Can you repeat the stretch of the audit committee report from "The members of" through "under that standard.", changing "website" to "internet site"?

▸ **PASSAGE SHOWN**:
::::

AUDIT COMMITTEE REPORT
The following Audit Committee Report shall not be deemed to be “soliciting material” or to be “filed” with the SEC or incorporated by reference in any other filing by us under the Securities Act of 1933 or Securities Exchange Act of 1934.
The members of the Audit Committee of the Board are Messrs. Pfenniger and Paganelli and Dr. Krasno. The primary purpose of the Audit Committee is to assist the Board in its general oversight of the Company’s accounting and financial reporting processes. The Audit Committee’s functions are more fully described in its charter adopted by the Board, which is available on the Company’s website at www.opko.com. The Audit Committee reviews and reassesses the adequacy of its charter on an annual basis. The Board annually reviews the NASDAQ listing standards’ definition of independence for Audit Committee members and has determined that each member of the Audit Committee is independent under that standard.
Management is responsible for the preparation, presentation, and integrity of the Company’s financial statements, accounting and financial reporting principles, and internal controls and procedures designed to ensure compliance with accounting standards, applicable laws, and regulations.
The Company’s independent registered public accounting firm, Ernst & Young LLP, is responsible for performing an independent annual audit of the Company’s consolidated financial statements and expressing an opinion on both the conformity of those financial statements with United States generally accepted accounting principles and on the effectiveness of our internal control over financial reporting. The Audit Committee’s policy is that all services rendered by the Company’s independent auditor are either specifically approved or pre-approved and are monitored both as to spending level and work content to maintain the appropriate objectivity and independence of the independent auditor. The Audit Committee’s policy provides that the Audit Committee has the ultimate authority to approve all audit engagement fees and terms and that the Audit Committee shall review, evaluate, and approve the engagement proposal of the independent auditor.

::::

▸ **THE DATA**:
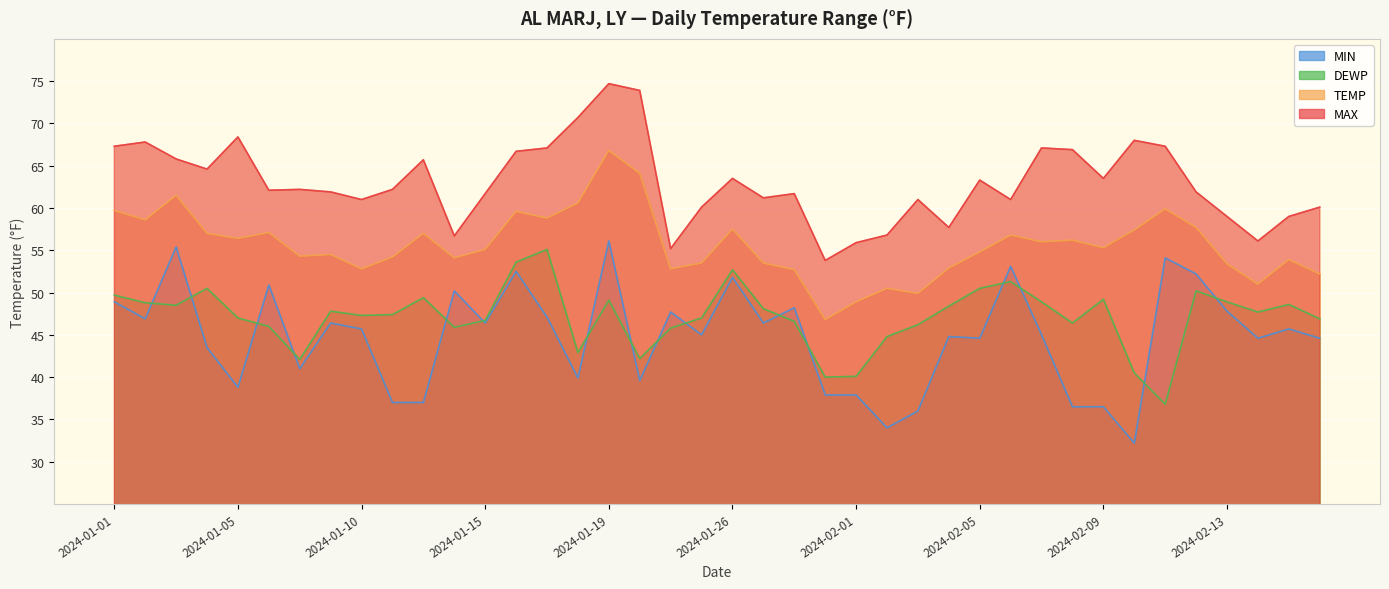

What is the difference between the second highest and second lowest values in the MAX series?

18.7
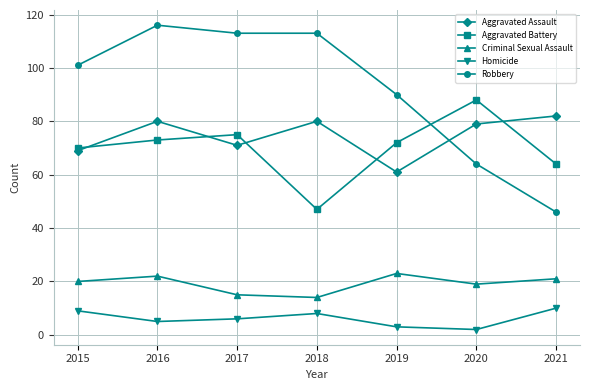

The value of Aggravated Assault at 2018 is 33. True or false?

False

::::

▸ **TASK SOLUTION**:
The members of the Audit Committee of the Board are Messrs. Pfenniger and Paganelli and Dr. Krasno. The primary purpose of the Audit Committee is to assist the Board in its general oversight of the Company’s accounting and financial reporting processes. The Audit Committee’s functions are more fully described in its charter adopted by the Board, which is available on the Company’s internet site at www.opko.com. The Audit Committee reviews and reassesses the adequacy of its charter on an annual basis. The Board annually reviews the NASDAQ listing standards’ definition of independence for Audit Committee members and has determined that each member of the Audit Committee is independent under that standard.